▶ **TASK INSTRUCTIONS**
• a. Duplicate the part of the exhibition announcement starting with "Dessert: May 17-23, 2010" and going on through "art and food.".
• b. Translate this sentence from the exhibition announcement into Spanish: "The exhibition is part of Latman's larger body of work where she draws parallels between being in the kitchen and in the studio, between art and food."

▶ **PAGE EXTRACT**
— start —

Saturday, February 20, 2010

Dori Latman


Fritos and Champagne:

three-part exhibition of cooking, recipes, conversation and food


Dori Latman


Appetizer
: February 24-28, 2010
*Reception Friday, Feb. 26, 7:00-9pm

Dinner: April 5-10, 2010
*Reception Wednesday, April 7, 7:00-9pm

Dessert: May 17-23, 2010
*Reception Wednesday, May 19, 7:00-9pm

Beginning February 24th, in the Backroom Gallery, San Francisco artist Dori Latman explores the necessities and luxuries of food through drawing, writing and performance. Structured as a three course meal, Fritos and Champagne will take place as three related instances of eating activity – Appetizer, Dinner, and Dessert– with each course occurring in between the regular monthly gallery programming. The exhibition is part of Latman's larger body of work where she draws parallels between being in the kitchen and in the studio, between art and food.

— end —

▶ **STORED DATA**
— start —

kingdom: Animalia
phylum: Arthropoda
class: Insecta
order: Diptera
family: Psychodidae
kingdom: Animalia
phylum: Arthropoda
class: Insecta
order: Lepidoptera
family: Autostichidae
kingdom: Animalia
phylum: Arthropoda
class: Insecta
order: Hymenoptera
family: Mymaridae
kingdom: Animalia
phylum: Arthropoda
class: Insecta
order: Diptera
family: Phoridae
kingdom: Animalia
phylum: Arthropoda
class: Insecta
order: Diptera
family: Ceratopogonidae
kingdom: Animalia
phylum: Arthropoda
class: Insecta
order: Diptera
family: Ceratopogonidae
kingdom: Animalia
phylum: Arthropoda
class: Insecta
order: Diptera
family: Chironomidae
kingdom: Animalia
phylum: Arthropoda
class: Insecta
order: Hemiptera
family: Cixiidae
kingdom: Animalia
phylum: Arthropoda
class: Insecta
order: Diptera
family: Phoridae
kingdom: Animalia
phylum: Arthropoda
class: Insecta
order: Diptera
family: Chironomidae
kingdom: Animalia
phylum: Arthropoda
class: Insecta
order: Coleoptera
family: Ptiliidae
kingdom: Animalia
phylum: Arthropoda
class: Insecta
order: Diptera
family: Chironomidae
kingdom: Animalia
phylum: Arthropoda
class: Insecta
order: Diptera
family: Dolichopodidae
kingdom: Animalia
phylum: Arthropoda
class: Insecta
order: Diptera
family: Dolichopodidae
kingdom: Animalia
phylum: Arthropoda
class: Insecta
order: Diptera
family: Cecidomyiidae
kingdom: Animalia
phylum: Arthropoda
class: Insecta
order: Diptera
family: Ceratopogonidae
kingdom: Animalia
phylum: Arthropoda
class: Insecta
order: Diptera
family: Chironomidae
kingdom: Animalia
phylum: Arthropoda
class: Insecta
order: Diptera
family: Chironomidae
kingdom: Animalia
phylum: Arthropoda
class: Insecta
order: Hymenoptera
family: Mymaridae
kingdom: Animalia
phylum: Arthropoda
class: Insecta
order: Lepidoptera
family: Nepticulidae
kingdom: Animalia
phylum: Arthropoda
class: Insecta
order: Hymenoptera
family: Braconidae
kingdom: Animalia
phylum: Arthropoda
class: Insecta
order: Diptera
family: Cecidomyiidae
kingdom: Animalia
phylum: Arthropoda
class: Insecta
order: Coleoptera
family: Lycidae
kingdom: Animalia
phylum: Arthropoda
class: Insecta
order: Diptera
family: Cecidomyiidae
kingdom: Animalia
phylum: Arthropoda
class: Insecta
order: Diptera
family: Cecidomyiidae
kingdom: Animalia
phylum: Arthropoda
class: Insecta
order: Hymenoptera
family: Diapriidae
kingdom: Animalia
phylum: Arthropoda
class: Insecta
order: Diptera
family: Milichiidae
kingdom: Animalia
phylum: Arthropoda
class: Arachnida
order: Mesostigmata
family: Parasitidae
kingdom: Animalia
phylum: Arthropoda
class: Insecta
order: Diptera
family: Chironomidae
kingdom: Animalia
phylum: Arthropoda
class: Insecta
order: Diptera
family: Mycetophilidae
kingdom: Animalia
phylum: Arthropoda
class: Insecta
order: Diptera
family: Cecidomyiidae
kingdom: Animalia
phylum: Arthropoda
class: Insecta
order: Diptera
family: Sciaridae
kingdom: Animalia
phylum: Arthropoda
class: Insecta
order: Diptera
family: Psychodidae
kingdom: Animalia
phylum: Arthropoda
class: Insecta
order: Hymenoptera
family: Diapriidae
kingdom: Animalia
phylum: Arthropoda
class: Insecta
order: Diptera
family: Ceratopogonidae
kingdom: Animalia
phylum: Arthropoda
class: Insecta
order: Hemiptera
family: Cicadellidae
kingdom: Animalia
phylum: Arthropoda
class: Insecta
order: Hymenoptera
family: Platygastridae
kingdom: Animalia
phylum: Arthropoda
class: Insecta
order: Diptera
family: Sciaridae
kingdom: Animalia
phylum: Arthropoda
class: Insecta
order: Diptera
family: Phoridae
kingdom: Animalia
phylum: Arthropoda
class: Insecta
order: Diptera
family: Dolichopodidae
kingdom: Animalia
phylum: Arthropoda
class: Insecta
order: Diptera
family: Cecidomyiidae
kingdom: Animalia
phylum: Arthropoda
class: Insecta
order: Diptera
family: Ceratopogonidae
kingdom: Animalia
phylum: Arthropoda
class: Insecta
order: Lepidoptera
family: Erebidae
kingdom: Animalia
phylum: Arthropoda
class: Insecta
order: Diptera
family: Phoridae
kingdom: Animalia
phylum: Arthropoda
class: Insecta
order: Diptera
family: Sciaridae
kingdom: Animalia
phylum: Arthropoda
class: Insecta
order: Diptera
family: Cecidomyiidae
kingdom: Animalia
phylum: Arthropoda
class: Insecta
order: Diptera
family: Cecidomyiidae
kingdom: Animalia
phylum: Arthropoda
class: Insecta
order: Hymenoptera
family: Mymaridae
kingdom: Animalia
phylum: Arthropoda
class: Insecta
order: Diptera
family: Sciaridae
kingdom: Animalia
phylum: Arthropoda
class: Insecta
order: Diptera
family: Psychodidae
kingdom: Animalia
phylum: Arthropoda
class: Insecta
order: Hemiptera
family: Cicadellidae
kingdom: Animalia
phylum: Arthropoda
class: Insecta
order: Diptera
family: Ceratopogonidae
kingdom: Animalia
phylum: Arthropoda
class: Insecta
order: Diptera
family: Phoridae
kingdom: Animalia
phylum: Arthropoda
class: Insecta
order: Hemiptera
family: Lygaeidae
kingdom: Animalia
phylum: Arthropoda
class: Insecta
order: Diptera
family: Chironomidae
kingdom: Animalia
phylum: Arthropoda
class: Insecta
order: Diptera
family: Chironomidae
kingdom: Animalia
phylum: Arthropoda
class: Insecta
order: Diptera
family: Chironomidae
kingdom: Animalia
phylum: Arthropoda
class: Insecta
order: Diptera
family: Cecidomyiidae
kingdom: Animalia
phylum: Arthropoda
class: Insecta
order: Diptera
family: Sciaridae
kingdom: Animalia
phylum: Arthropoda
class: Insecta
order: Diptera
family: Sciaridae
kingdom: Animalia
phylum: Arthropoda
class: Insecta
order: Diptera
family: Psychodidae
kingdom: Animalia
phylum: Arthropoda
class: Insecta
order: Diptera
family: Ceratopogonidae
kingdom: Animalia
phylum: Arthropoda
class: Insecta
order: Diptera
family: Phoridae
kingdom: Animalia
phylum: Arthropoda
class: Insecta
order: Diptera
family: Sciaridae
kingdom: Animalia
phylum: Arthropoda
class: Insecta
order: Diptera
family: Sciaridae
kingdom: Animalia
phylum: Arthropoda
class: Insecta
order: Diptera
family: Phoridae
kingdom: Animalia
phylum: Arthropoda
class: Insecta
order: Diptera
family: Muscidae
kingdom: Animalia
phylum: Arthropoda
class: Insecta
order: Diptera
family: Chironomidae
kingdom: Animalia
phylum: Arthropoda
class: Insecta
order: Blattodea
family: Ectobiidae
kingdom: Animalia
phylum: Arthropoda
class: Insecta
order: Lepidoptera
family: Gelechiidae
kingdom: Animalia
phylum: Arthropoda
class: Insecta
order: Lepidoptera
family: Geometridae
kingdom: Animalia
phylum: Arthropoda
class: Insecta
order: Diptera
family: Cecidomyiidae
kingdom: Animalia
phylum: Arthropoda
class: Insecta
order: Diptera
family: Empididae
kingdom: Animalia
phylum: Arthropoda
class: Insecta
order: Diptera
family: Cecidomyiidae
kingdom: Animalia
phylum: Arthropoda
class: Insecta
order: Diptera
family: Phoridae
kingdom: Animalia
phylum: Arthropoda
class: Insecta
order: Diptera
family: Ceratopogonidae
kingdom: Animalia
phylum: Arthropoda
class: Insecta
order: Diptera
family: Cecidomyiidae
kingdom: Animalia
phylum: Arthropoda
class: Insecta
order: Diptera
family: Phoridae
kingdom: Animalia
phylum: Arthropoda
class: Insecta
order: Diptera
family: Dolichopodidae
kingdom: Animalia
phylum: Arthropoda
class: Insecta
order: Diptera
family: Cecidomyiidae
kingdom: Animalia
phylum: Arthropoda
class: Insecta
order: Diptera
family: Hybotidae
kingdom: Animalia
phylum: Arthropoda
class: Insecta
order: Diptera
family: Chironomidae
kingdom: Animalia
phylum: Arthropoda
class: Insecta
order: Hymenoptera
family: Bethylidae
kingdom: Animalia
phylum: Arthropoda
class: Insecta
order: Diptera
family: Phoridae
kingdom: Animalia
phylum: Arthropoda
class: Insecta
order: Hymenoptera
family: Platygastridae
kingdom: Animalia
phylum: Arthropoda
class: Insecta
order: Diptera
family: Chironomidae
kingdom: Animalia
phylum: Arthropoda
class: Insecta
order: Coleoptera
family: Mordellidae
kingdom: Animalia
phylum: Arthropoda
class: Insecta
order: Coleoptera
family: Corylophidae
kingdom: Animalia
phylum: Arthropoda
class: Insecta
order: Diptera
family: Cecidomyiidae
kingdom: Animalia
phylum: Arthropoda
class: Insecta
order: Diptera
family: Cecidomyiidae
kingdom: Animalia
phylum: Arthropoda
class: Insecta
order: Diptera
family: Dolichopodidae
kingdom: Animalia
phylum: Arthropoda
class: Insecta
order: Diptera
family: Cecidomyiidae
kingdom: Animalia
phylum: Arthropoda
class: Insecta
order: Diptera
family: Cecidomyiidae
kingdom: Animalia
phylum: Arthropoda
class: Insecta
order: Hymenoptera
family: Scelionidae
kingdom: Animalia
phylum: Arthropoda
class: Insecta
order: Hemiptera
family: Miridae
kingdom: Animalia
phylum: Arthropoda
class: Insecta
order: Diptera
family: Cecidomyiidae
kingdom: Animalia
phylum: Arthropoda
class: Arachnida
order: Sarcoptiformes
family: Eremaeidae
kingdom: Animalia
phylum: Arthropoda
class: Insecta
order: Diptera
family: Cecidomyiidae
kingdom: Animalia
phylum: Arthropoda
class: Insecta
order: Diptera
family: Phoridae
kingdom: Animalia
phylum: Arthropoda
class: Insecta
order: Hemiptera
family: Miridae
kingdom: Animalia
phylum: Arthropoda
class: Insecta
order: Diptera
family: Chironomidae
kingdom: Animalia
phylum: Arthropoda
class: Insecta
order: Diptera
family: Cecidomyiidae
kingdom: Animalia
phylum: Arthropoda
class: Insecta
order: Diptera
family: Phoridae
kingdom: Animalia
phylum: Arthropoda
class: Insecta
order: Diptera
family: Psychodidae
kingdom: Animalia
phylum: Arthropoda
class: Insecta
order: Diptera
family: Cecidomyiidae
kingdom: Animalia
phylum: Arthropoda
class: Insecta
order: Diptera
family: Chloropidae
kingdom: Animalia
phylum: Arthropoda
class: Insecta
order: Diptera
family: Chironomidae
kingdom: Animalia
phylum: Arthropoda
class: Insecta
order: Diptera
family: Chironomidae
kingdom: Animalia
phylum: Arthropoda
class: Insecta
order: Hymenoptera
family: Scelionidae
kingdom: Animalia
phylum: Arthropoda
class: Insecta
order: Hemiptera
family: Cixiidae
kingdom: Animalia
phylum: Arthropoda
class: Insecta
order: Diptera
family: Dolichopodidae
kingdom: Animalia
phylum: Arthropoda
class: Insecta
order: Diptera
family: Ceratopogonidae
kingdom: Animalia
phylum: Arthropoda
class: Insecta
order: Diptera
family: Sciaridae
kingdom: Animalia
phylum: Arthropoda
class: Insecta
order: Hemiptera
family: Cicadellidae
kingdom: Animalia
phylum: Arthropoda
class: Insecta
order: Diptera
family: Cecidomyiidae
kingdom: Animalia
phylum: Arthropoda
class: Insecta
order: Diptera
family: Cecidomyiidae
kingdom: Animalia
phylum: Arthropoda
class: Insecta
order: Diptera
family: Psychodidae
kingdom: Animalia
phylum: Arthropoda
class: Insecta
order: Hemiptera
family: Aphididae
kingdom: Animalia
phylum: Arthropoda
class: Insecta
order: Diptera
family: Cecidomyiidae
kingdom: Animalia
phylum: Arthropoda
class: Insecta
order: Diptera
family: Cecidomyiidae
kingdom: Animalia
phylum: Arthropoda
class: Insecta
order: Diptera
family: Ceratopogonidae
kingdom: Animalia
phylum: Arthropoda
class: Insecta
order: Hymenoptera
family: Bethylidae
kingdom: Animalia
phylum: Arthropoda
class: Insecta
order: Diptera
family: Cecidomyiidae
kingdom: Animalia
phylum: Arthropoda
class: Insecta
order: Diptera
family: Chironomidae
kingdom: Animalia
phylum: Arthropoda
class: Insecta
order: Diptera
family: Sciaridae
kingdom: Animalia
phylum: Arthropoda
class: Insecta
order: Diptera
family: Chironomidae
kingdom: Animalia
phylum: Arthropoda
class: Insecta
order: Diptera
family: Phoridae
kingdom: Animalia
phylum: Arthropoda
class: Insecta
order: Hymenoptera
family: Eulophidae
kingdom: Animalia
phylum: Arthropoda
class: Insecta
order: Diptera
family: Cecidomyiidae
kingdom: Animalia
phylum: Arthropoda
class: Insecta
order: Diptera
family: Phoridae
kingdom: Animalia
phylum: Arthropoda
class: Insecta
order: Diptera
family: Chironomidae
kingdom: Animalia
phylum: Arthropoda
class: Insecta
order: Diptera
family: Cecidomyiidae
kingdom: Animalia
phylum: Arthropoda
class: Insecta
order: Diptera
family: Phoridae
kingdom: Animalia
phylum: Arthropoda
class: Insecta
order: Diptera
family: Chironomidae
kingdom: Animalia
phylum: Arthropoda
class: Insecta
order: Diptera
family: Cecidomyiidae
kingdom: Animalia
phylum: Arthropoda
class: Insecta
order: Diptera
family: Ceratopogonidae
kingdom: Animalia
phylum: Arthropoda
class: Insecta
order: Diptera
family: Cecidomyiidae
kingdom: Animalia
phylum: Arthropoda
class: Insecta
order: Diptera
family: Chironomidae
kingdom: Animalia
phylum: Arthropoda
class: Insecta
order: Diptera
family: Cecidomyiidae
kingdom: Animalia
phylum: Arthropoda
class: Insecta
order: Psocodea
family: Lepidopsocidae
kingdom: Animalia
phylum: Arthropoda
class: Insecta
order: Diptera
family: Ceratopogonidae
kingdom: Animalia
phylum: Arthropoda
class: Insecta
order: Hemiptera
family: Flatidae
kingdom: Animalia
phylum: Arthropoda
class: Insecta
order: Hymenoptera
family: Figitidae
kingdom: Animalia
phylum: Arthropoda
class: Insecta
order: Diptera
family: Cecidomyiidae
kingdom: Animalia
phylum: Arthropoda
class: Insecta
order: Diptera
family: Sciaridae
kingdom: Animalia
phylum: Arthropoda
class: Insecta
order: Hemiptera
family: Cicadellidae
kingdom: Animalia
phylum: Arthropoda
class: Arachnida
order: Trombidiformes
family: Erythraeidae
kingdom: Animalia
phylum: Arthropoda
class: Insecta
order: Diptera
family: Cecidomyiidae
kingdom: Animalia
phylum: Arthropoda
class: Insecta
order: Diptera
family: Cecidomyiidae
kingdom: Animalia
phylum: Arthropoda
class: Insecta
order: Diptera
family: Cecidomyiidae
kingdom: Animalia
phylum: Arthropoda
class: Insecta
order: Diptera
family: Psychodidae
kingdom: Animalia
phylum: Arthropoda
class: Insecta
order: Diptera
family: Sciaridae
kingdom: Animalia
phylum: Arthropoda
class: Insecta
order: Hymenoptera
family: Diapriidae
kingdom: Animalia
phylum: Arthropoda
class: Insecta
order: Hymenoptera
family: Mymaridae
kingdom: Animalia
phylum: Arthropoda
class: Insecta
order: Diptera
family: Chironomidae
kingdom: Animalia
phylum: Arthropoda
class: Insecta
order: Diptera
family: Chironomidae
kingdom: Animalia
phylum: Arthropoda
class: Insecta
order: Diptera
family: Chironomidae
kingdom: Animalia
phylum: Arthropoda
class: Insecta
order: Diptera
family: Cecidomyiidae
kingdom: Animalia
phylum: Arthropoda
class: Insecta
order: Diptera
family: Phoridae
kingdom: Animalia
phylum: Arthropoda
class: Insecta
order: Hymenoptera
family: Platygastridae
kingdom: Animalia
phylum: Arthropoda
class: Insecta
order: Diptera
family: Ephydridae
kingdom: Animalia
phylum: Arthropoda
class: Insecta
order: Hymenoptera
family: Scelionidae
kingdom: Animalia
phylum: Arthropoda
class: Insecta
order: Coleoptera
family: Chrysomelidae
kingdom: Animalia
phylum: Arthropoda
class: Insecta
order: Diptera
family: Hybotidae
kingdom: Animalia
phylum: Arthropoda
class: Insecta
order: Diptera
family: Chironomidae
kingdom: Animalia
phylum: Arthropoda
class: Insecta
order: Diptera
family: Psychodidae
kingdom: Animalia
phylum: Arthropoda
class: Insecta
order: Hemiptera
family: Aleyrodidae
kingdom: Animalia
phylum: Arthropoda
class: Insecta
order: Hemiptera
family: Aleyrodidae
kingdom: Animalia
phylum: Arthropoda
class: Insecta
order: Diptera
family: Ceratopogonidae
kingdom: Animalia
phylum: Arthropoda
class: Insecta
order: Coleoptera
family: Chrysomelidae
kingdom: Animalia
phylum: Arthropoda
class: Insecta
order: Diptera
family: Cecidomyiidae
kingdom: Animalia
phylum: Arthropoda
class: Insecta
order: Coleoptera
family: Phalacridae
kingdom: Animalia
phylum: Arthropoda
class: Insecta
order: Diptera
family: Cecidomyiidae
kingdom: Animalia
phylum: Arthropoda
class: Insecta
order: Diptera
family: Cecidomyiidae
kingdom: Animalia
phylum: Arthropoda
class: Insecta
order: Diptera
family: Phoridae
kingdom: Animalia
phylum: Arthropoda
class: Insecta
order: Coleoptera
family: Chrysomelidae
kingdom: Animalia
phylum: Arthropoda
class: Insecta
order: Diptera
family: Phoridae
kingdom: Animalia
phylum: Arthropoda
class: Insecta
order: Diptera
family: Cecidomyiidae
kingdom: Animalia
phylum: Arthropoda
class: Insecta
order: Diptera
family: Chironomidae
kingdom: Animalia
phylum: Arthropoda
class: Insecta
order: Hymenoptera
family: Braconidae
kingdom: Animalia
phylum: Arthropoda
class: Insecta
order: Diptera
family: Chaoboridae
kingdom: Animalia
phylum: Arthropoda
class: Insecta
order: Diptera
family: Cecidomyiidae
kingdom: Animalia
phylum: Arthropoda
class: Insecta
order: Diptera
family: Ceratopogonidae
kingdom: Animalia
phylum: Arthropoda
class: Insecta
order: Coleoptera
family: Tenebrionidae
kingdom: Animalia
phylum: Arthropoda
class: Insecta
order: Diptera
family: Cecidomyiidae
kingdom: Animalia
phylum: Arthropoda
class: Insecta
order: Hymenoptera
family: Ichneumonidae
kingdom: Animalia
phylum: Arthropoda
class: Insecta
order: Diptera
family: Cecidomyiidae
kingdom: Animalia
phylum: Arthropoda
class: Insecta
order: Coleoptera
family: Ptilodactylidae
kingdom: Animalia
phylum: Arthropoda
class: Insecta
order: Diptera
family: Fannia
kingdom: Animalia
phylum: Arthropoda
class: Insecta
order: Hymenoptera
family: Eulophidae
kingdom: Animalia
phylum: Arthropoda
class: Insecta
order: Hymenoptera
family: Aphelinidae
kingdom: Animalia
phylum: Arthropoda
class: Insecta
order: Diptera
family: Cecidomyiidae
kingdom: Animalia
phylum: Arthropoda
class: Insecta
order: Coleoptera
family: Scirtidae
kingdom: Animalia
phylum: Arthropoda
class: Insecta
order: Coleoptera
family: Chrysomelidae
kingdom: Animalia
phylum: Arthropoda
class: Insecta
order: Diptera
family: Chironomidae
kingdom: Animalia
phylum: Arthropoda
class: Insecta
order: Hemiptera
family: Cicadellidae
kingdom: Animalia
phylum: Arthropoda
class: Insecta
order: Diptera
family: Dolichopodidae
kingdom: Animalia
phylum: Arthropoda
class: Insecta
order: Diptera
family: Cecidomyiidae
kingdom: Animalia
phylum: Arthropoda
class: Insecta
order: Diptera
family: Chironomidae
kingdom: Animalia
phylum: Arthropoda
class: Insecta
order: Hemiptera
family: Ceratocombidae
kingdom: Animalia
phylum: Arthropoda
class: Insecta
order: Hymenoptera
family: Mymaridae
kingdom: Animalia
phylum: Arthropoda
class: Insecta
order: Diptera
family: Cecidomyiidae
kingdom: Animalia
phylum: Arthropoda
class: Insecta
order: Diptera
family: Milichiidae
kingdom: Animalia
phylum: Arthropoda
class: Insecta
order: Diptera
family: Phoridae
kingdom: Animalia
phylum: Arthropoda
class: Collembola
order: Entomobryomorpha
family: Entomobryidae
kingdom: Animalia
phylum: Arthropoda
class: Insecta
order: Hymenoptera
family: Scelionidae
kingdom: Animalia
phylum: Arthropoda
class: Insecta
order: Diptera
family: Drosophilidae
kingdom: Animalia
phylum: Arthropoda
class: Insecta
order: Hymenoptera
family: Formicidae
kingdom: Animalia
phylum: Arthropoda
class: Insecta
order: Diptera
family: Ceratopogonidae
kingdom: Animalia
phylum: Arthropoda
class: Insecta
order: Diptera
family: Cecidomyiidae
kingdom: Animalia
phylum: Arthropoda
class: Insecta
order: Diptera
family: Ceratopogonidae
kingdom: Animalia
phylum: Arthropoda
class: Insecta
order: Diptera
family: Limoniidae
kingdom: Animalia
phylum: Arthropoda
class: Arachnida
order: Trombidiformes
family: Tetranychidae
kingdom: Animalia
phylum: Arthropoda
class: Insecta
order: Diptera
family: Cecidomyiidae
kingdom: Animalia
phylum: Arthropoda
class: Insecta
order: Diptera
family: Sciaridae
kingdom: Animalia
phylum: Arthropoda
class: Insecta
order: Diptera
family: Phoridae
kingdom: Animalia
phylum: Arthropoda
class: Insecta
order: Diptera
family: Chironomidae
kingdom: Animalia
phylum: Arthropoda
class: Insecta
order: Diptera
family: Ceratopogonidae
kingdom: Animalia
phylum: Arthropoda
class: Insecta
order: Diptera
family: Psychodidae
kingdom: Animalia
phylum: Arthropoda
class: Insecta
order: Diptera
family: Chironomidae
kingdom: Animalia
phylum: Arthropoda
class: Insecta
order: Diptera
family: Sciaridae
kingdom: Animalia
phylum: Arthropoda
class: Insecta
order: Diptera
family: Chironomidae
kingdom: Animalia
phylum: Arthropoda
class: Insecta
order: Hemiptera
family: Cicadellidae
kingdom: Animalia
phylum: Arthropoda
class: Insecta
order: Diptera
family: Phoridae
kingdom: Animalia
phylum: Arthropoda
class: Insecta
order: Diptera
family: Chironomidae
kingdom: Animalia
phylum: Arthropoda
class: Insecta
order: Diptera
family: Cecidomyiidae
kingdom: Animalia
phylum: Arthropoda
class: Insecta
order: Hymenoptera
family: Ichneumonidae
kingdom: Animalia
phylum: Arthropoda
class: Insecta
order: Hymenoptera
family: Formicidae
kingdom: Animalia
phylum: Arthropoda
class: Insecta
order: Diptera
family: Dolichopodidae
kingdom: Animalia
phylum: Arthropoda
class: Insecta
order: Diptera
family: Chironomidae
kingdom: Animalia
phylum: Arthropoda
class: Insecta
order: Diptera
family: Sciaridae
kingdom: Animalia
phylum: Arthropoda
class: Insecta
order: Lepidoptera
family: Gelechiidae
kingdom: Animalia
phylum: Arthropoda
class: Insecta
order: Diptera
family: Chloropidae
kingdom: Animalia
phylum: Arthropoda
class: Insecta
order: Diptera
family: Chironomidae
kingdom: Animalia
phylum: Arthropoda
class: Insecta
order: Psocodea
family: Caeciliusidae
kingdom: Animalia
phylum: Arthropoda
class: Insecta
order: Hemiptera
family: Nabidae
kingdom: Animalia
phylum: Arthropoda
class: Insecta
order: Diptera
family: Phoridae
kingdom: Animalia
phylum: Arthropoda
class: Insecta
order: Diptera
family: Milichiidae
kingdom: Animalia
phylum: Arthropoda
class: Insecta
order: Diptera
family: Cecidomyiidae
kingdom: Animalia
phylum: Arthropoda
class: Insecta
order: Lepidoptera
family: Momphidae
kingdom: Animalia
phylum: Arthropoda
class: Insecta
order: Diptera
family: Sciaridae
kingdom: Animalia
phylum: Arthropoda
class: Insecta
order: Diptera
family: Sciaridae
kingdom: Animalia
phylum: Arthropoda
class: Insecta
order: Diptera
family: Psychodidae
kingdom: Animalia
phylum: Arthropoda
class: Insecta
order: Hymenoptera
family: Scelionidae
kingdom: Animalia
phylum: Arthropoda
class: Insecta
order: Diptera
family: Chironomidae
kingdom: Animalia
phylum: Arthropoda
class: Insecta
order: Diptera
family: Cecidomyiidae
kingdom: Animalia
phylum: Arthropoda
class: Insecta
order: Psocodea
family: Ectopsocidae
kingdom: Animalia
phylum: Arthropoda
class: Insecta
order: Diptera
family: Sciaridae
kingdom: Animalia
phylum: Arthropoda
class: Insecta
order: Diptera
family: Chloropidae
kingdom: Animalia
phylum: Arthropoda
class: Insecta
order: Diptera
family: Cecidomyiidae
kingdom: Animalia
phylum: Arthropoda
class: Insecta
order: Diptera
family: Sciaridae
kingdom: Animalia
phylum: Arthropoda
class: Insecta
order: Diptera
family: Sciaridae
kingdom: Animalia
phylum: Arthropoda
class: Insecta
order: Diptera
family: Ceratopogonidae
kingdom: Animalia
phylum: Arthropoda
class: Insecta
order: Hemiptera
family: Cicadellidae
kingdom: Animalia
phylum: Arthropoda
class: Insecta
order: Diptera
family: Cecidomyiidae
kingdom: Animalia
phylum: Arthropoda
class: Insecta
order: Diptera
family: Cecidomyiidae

— end —

▶ **RESULTS IN ORDER**
• a.
Dessert: May 17-23, 2010
*Reception Wednesday, May 19, 7:00-9pm

Beginning February 24th, in the Backroom Gallery, San Francisco artist Dori Latman explores the necessities and luxuries of food through drawing, writing and performance. Structured as a three course meal, Fritos and Champagne will take place as three related instances of eating activity – Appetizer, Dinner, and Dessert– with each course occurring in between the regular monthly gallery programming. The exhibition is part of Latman's larger body of work where she draws parallels between being in the kitchen and in the studio, between art and food.

• b. La exposición forma parte del conjunto más amplio de la obra de Latman, en el que establece paralelismos entre estar en la cocina y en el estudio, entre el arte y la comida.